— Begin Source extract —

In reply, learned counsel for
the plaintiff was hard put in
defending the approach adopted
and followed by the trial judge;
in particular, the application
of the principles and rules of
equity to the instant case. He
stated that the claim was for
declaration of the legal title
to the properties in dispute. Be
that as it may, he submitted
that on the evidence of the
plaintiff and her witnesses, she
proved and established her right
and legal title to the plot of
land in dispute as well as to
the dwelling-house on it. He
referred to evidence which was
not disputed to show that the
plaintiff in 1960 gave the
defendant £70 (seventy pounds
sterling) to enable him buy a
plot of land for her. There was
evidence that pursuant to that
transaction the defendant gave
the site plan of the plot in
dispute, exhibit D, to the
plaintiff to show that that plot
belonged to the plaintiff. He
therefore invited us to set
aside the finding of fact made
by the trial judge and to find
the legal title proved by
plaintiff.
The submissions of learned
counsel for the parties raised
two issues for consideration.
The first issue deals with the
burden of proof on the plaintiff
who had sought a declaration of
title to the disputed land. The
other issue is whether or not
the trial judge erred in law in,
proprio motu, invoking and
applying the principle of
equitable estoppel to the case
before her.
I will deal with the first
issue. The burden of proof on
the plaintiff who had sought a
declaration of title to land was
laid down in Kponuglo v
Kodadja (1933) 1 WACA 24 and
has been followed and applied in
a long line of cases. In
Kodilinye v Odu (1935) 2
WACA 336, the principle was
re-stated in the following
popular passage at holding (1):
“[In] an action for a
declaration of title to land by
the plaintiff, the onus is on
the plaintiff to satisfy the
court, on the strength of his
own case that title to land is
vested in him. The onus is not
discharged by merely relying on
the weakness of the defendant's
case.”

— End Source extract —

Continue the appeal judgment on the land title dispute from the end of its last sentence, in the same judicial style.

— Begin Dataset extract —

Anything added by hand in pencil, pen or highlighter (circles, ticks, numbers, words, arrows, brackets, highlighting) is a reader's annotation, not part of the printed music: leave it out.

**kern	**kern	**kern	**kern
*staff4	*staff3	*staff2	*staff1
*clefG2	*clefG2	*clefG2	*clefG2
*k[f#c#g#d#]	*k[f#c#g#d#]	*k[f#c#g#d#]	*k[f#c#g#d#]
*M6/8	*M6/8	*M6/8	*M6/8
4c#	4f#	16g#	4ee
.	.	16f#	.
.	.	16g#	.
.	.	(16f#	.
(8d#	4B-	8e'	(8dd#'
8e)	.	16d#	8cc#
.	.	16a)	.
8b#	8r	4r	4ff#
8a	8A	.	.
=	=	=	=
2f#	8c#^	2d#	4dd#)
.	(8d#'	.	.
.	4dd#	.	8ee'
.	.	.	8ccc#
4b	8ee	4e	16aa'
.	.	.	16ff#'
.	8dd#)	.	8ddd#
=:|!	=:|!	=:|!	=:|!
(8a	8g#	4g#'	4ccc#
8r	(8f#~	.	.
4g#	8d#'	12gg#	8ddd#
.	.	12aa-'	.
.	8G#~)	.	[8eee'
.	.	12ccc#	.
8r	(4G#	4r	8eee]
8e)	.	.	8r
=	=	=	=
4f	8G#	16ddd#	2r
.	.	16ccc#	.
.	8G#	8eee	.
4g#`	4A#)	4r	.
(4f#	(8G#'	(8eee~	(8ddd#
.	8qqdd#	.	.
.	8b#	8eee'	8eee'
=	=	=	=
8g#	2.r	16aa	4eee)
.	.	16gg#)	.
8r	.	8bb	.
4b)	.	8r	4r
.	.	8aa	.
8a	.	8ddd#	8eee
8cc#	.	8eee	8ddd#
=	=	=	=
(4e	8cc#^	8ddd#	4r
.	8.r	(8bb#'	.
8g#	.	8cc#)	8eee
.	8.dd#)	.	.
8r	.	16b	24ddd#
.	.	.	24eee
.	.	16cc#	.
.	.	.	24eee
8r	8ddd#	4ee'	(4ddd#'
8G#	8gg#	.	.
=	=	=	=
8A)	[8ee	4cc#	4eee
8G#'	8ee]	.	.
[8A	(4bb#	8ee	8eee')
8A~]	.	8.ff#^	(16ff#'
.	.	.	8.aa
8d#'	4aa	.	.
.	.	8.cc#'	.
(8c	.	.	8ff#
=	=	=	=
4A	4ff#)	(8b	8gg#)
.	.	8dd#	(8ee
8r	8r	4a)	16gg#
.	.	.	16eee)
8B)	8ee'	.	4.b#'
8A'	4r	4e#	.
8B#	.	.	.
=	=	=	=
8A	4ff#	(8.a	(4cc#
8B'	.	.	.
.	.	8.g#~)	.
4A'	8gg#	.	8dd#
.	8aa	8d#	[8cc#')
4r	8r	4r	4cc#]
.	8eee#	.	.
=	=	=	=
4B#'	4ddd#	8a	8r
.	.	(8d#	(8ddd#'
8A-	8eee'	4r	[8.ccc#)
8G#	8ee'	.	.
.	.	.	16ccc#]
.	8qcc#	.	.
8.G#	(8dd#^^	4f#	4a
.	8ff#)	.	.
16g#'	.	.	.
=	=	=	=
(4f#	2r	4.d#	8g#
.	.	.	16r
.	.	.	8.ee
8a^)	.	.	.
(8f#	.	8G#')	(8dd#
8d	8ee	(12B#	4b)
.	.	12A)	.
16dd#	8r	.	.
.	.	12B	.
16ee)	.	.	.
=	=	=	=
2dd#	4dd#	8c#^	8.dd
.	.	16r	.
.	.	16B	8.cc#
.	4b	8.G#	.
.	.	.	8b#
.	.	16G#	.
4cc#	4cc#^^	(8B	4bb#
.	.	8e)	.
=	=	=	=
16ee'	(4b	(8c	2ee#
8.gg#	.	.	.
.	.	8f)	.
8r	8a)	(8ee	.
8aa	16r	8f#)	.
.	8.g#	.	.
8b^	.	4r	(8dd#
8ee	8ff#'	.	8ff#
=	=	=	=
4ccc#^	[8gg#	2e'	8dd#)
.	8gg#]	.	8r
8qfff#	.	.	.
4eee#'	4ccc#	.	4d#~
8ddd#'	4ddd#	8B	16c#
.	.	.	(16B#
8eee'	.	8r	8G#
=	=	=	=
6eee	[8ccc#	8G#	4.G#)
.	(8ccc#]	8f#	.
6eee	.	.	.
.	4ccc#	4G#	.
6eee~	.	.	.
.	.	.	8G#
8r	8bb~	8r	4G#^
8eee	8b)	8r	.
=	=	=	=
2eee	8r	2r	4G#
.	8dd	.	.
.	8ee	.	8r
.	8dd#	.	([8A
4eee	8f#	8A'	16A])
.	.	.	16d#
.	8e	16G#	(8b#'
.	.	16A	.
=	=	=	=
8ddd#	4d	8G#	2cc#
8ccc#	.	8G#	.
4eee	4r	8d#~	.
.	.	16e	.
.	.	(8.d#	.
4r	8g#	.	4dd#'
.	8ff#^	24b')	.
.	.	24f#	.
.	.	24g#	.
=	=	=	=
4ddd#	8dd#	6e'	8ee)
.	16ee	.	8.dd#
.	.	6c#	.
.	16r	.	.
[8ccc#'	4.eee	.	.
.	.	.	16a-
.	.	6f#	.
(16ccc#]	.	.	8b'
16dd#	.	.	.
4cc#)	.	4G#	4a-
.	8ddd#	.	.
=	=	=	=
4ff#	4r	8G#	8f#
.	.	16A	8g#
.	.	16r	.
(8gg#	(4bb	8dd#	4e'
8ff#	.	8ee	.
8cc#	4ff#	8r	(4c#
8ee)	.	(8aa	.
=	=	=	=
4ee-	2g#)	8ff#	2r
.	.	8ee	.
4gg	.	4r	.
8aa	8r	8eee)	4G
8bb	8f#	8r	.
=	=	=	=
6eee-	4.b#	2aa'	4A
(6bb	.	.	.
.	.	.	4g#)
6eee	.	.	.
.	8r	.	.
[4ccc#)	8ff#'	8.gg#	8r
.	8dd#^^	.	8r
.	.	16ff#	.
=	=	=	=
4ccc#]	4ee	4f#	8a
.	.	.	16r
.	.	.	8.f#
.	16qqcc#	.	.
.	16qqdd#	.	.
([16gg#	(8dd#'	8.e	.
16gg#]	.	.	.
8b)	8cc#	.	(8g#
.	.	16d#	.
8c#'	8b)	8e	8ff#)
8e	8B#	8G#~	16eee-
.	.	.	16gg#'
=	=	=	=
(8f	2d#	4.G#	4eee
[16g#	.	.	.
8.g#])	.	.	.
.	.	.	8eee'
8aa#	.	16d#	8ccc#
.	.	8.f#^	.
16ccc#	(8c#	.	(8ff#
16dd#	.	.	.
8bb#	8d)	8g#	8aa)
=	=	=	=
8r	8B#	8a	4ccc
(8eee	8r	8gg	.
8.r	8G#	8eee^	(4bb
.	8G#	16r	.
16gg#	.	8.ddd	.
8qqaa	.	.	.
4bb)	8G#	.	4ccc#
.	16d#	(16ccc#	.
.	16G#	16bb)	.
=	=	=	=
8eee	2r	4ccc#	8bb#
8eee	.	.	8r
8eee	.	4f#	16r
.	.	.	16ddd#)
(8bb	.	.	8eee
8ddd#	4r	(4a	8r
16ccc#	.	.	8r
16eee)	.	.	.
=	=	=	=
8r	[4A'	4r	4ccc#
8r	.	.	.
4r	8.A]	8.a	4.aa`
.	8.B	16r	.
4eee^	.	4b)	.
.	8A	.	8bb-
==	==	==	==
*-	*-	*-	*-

— End Dataset extract —

Task result:
See on this Ricketts v Addo
[1975] 2 GLR 158, CA,
Mechanical Lloyd Assembly Plant
Ltd v Nartey [1987-88] 2 GLR
598, CA, Odametey v Clocuh
[1989-90] 1 GLR 14, CA. Did the
plaintiff on the evidence before
the court prove and establish
the legal title she claimed? The
trial judge had no difficulty in
answering the question. She
stated her opinion in clear and
unambiguous language as follows:
“Would the plaintiff thus be
entitled to relief (a)? I do not
possibly think, given the facts
of this case, that I could
declare title in the plaintiff.
This is because title to the
disputed land is in the
defendant.”
The conclusion she reached, as
stated above, is in my opinion
fully supported by the evidence
on record. The evidence adduced
by the plaintiff and her
witnesses showed that sometime
in 1964, she gave the defendant
£70 to purchase a plot of land
for her. In due course, the
defendant gave to her a site
plan of a plot of land and
stated that that was the land he
had bought for her. The trial
judge felt satisfied that the
totality of her evidence was
unsatisfactory to prove and
establish the title she claimed.
Learned counsel for plaintiff
submitted the contrary.
The issue to consider is whether
the evidence adduced by the
plaintiff and her witnesses was
sufficient in law to prove and
establish her claim to the legal
title and had persuaded us to
set aside the finding of fact
made by the trial judge on that
issue? It is well-settled law
that in the appropriate case an
appellate court may set aside a
finding of fact made by a trial
court and make and substitute
its own findings. In the instant
appeal, the evidence on which
the plaintiff had relied was
fully considered by the trial
judge. Before us it had not been
shown that the conclusion
reached by the trial judge was
against the weight of the
evidence. It had not been shown
that she applied the wrong
principles of law. Indeed, the
trial judge observed as follows:
“There is no doubt that the
plaintiff who seeks a
declaration of title (to land)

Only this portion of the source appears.